StitchData: ETL Made Simple

StitchData: ETL Made Simple

StitchData is a no-code platform that simplifies the ETL process. In this post we are going to cover setting up StitchData for the first time and getting your first extract, transform, and load process running smoothly.

https://www.stitchdata.com/

In this example, we are focusing on moving data from a Google Sheet over to Google BigQuery. This is a great example of how a business might be scaling up and starting to expand beyond the capabilities of spreadsheets and into databases. If you are unfamiliar with BigQuery, it is a cloud-based data warehouse that utilizes SQL. Databases like this have quite a few advantages over traditional spreadsheets. To name a few, you can leverage far larger datasets, they enforce stricter organization and structure, reduce the risk of becoming compromised or creating accidental errors, and allow for greater collaboration with more accessibility.

StitchData allows just about anyone to move data because it requires no coding and has straightforward instructions. You can follow along with the walkthrough in this post by using the free trial found on their website. All of the site links will be provided in the steps associated with them.

Before You Start

Before you begin, you need to make sure you have a game plan. Step one is to go through your sheet and make sure the data is clean and ready for the ETL process. Cleaning data will involve looking through your dataset and properly formatting data types, removing duplicates, correcting incomplete or inconsistent data, and generally smoothing out the dataset. The data I’m working with can be found at this link.

https://www.kaggle.com/datasets/harlfoxem/housesalesprediction

  • Make sure you have a header in the first row that has unique values.
    • Note that capitalization does not make a cell unique from another.
  • The second row of your data must be full.
    • If it is not full, StitchData will return an empty or malformed sheet error.
    • Avoid NULLS as StitchData will not be able to read them.
  • Ensure you have the same data types down each of your columns.

Now that your data is set up, we need to decide on what destination we are going to send it to. Again, for this case, we will be sending it to Google BigQuery.

Setup Your Integration

It’s time to jump into StitchData and set up your account.

https://www.stitchdata.com/

  • Once you are logged in, start by adding an Integration and selecting Google Sheets.
    • This is the source of your data, so scroll through and find the application that applies to your use case.
StitchData: Start by Adding an Integration

For the configuration of Google Sheets, all you need to do is decide on a name that will be transferred over to BigQuery, link your sheet ID, set your historical data sync date, set a replication frequency, and choose what tables/columns you want. There are details about these choices included in the next steps. 

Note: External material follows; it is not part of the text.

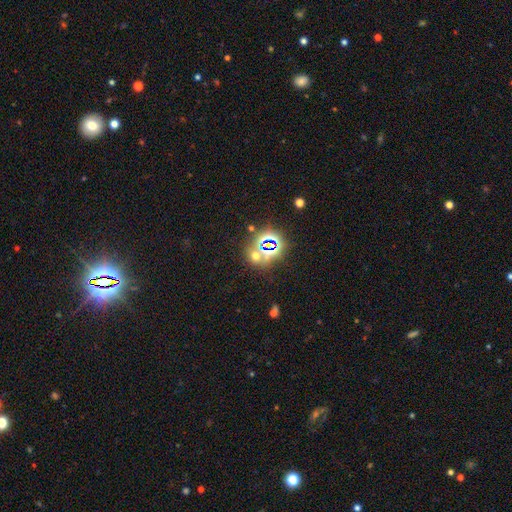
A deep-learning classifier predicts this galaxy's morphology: Q: Smooth or featured?
A: star or artifact (62%); runner-up: smooth (29%)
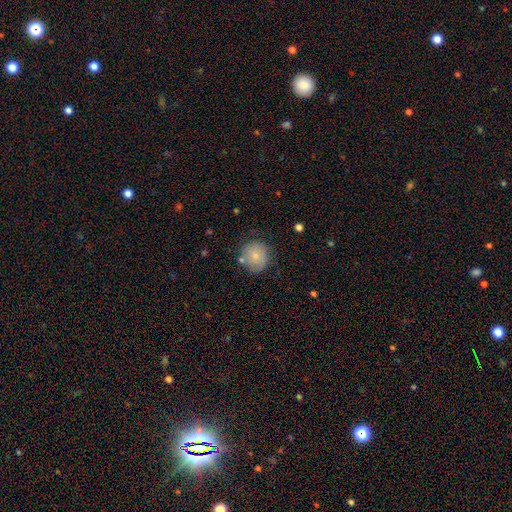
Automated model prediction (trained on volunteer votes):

  • Name your integration.
    • It is important to think about how your database naming conventions are set up and pick something that aligns with that structure.
  • Link your spreadsheet ID.
    • This will be unique to you, so view the picture below to see where to find it.
Google Sheets: Sheet ID
  • Leave historical sync date as default in this walkthrough as we are just using a static spreadsheet.
    • If you are using a different tool, Salesforce, for example, you might want to adjust the date to avoid an overload of data, so you only pull the specific data you are wanting to work with.
  • Adjust replication frequency to fit whatever case fits your application. Leave this as the default as well.
    • If your dataset is constantly updating with fresh data and you are building live visualized dashboards, you might want to set it as frequently as it can go.
    • If you want all your data to be pulled at the end of the day so your analysts can work with it first thing in the morning, you can set it to extract overnight.

At this point, your integration should look similar to this.

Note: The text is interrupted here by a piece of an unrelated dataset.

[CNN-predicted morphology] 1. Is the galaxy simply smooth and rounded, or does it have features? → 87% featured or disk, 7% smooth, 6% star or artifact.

StitchData: Configure Your Google Sheets Integration

StitchData will now connect to your source, and if successful, you will be moved to a screen where you can select what data you want to work with. StitchData is highly useful in this aspect because you can select exactly what you are wanting to put into a table at your destination.

StitchData: Choose Your Data

If you need further assistance, you can view this guide. https://www.stitchdata.com/docs/integrations/saas/google-sheets

Your integration is now complete so it’s time to configure the warehouse, Google BigQuery.

Configure Your Warehouse

Now you can select the destination you want to use. For the demo, we are going to select BigQuery. Within the form that loads you will see there are a couple of steps in BigQuery that need to be completed for StitchData to load properly.

  • Move over to Google Cloud Platform (GCP) and create a new account/sign in. https://cloud.google.com/gcp
  • Make a new project that you want your data to be loaded into.

At this point, it might seem like you’re good to go, however, for the load to run properly you need to set up a couple of permissions to give administrator rights.

StitchData: You Will Need the Following
  • On the left side navigation bar click on IAM & Admin followed by Service Accounts and create a new one.
    • The naming of this account doesn’t matter, so name it how you see fit. 
  • Assign the account the role of BigQuery Admin and Storage Admin at a minimum.
    • Without the admin roles set, BigQuery will not be able to load data into the database.
    • Optionally, assign Owner if you are the only one using the project.
GCP: Service Account Admin Permissions

The service account is now mostly set up, so click done.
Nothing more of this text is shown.